Inject InjectionPoint in Generic Class to get the actual class type?


in my JSF 2.3 project(wildfly 19 app. server) I have a generic EntityService class which takes two type parameters. The EntityService class also injects another class GenericEntityService. GenericEntityService is a @Stateless bean which uses the EntityManager to do the real work (find entity, update entity, delete entity, insert entity...)

@Dependent
public class EntityService<T, ID> {

    @Inject
    private GenericEntityService<T, ID> entityService;
    private Class<T> entityClass;
    
    @Inject
    private void entityClass(InjectionPoint injectionPoint) {
        ParameterizedType type = (ParameterizedType) injectionPoint.getType();
        Class<T> entityClass = (Class<T>) type.getActualTypeArguments()[0];
        this.entityClass = entityClass;
    }
    
    public T find(ID id) {
        return entityService.find(entityClass, id);
    }
    
    public List<T> findAll() {
        return entityService.findAll(entityClass);
    }

  [...]
}

Because the find method of the EntityManager needs a class type as an argument, I injected an InjectionPoint in the entityClass method to get the actual "entity class type" and pass this as an argument to the GenericEntityService methods.

Is there anything wrong with this approach to get the class type from the type argument ?


Solution

  • As your entityClass function does not get called, it does not fill your entityClass field, so it will always be null when called.

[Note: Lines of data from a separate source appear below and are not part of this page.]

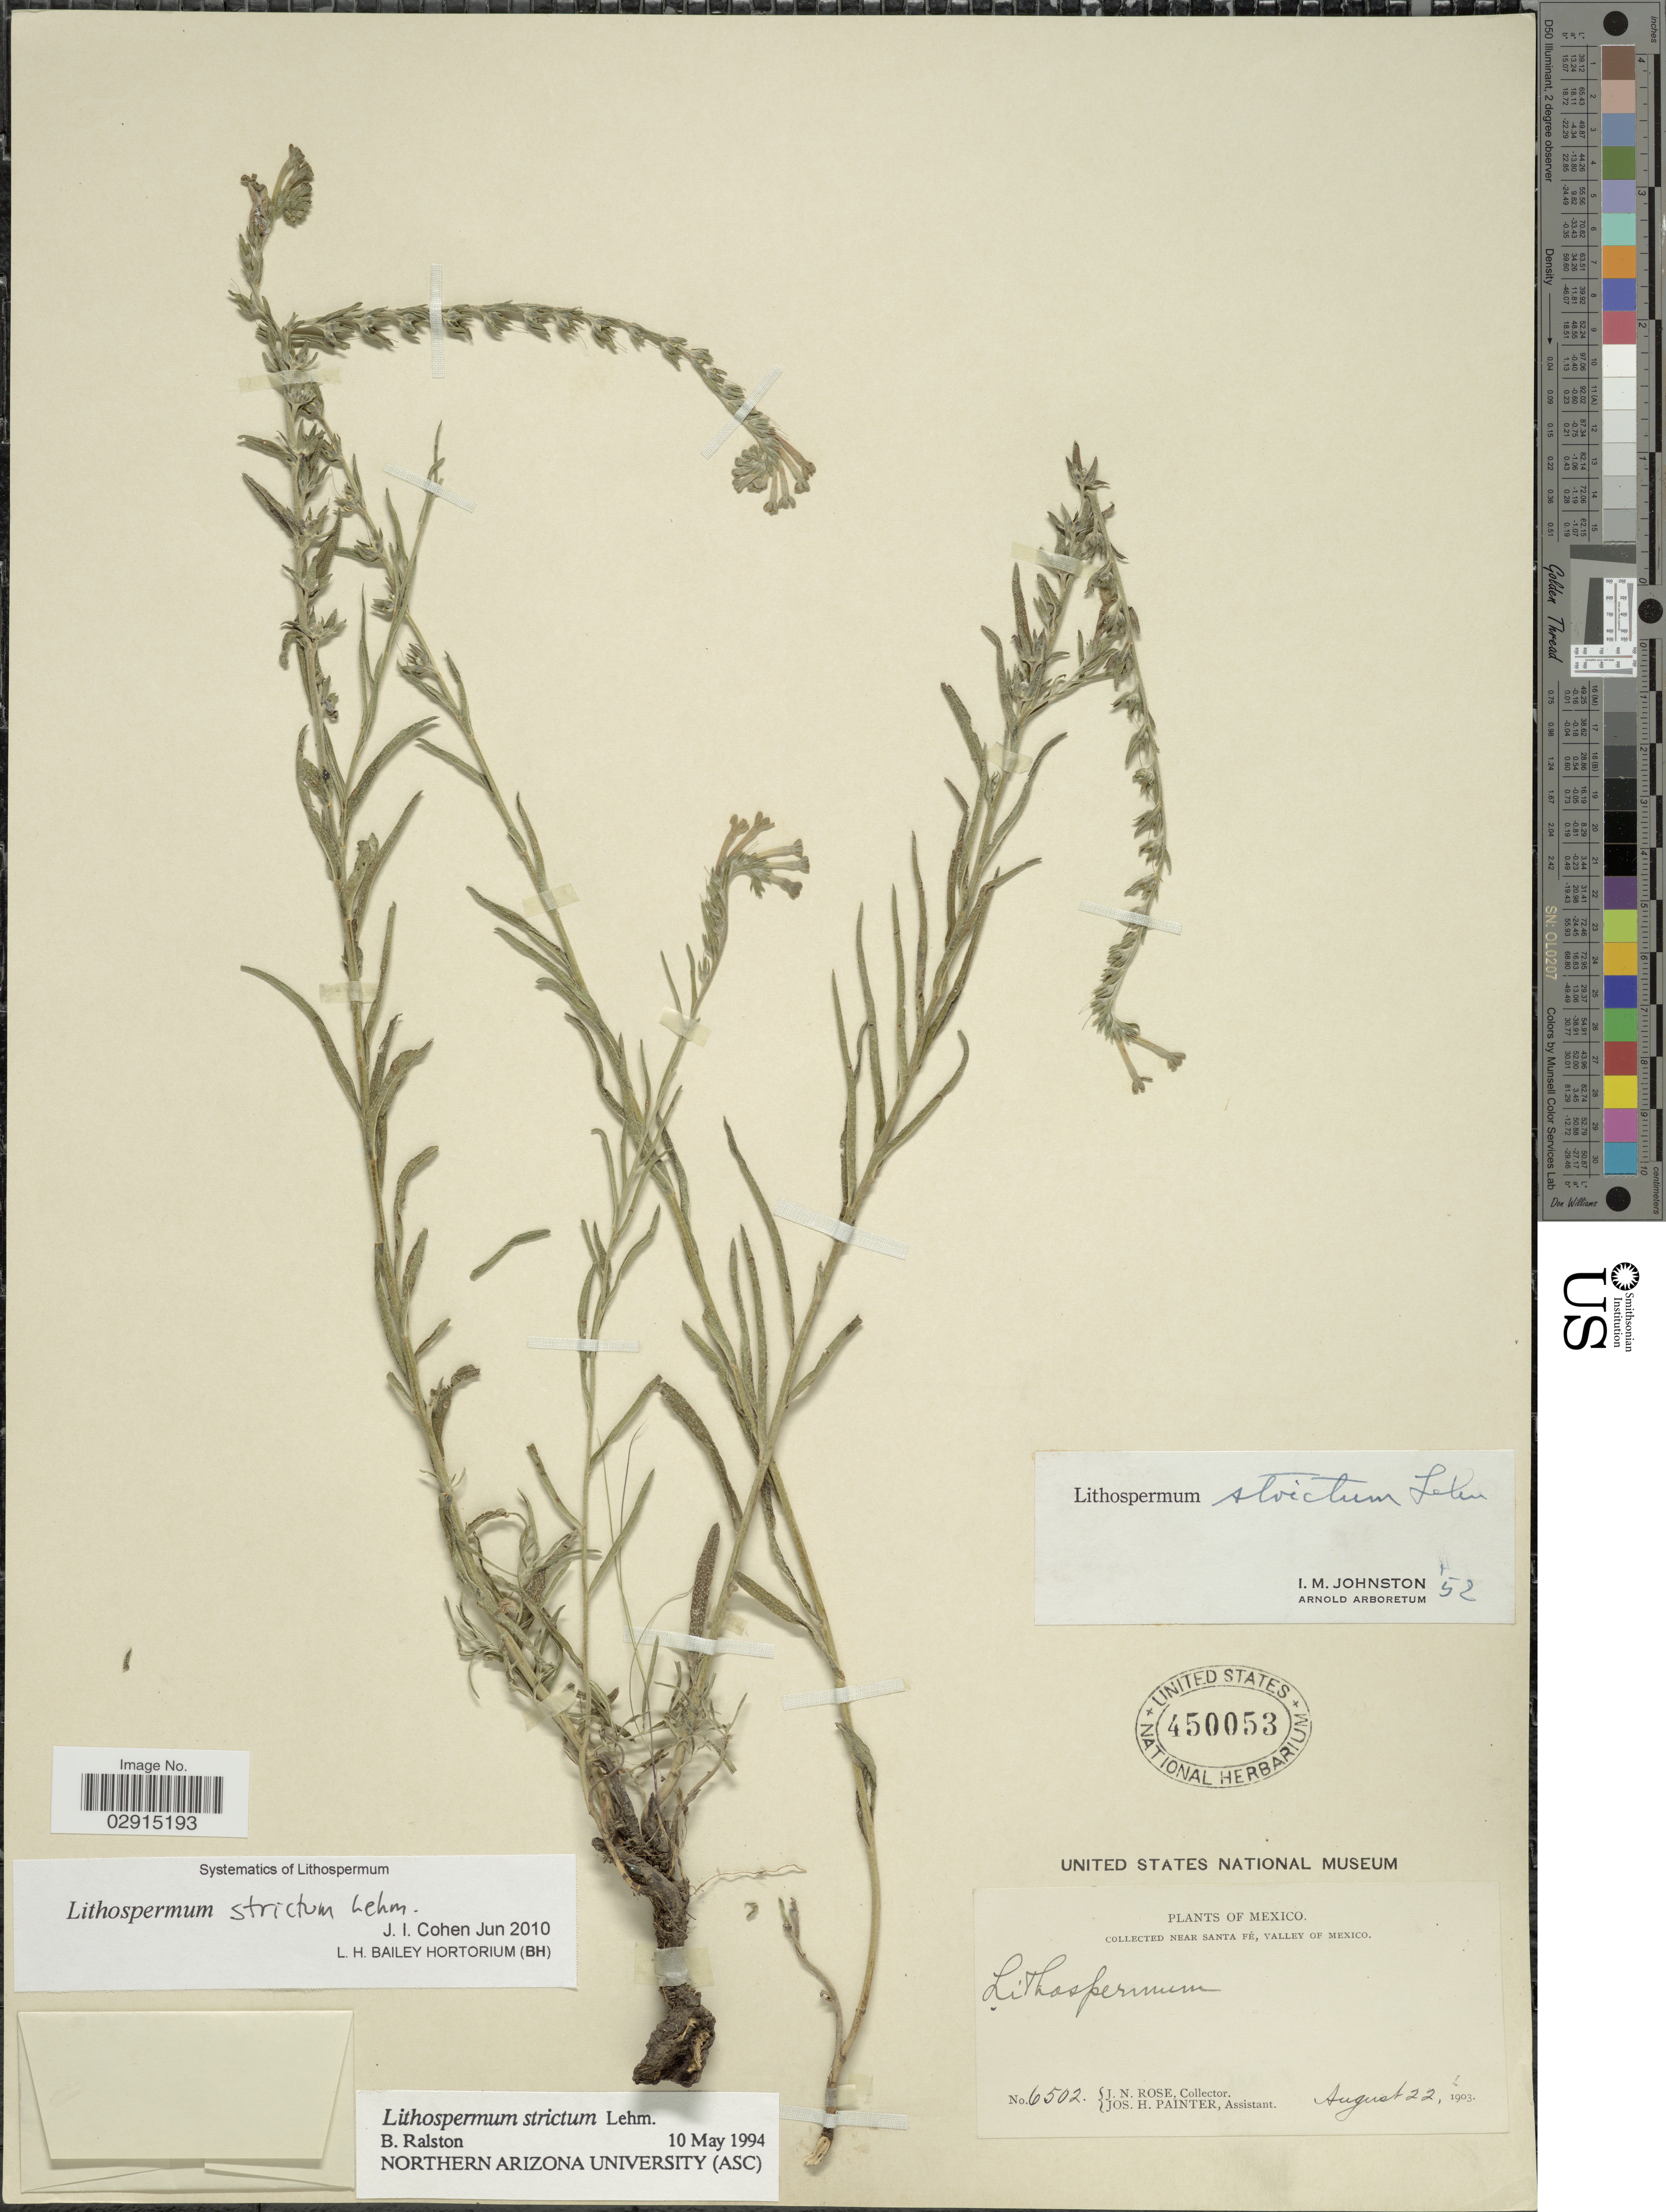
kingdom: Plantae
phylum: Tracheophyta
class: Magnoliopsida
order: Boraginales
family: Boraginaceae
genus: Lithospermum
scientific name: Lithospermum strictum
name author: Lehm.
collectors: J. N. Rose & J. H. Painter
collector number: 6502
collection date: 1903-08-22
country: Mexico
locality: Near Santa Fé, Valley of Mexico.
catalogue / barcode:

    You may use a similar approach, avoiding the need of an injection point, using getter method that uses the parameterized type. Your code would change to:

    @Dependent
    public abstract class EntityService<T, ID> {
    
        @Inject
        private GenericEntityService<T, ID> entityService;
    
        private Class<T> entityClass;
    
        public synchronized Class<T> getEntityClass() {
            if (entityClass == null) {
                entityClass = inferEntityClass(getClass());
            }
            return entityClass;
        }
    
        private Class<?> inferEntityClass(Class<?> clazz) {
            // This code should be safer
            ParameterizedType parameterizedType = (ParameterizedType) clazz.getGenericSuperclass();
            return (Class<T>) parameterizedType.getActualTypeArguments()[0];
        }
    
        public T find(ID id) {
            return entityService.find(getEntityClass(), id);
        }
        // ...
    }
    

    On a side note, unrelated: I didn't get the reason why you should create another layer of beans instead of calling EntityManager directly from your EntityService. Please note that some features that would justify this architecture, such as transaction control, are already present on CDI.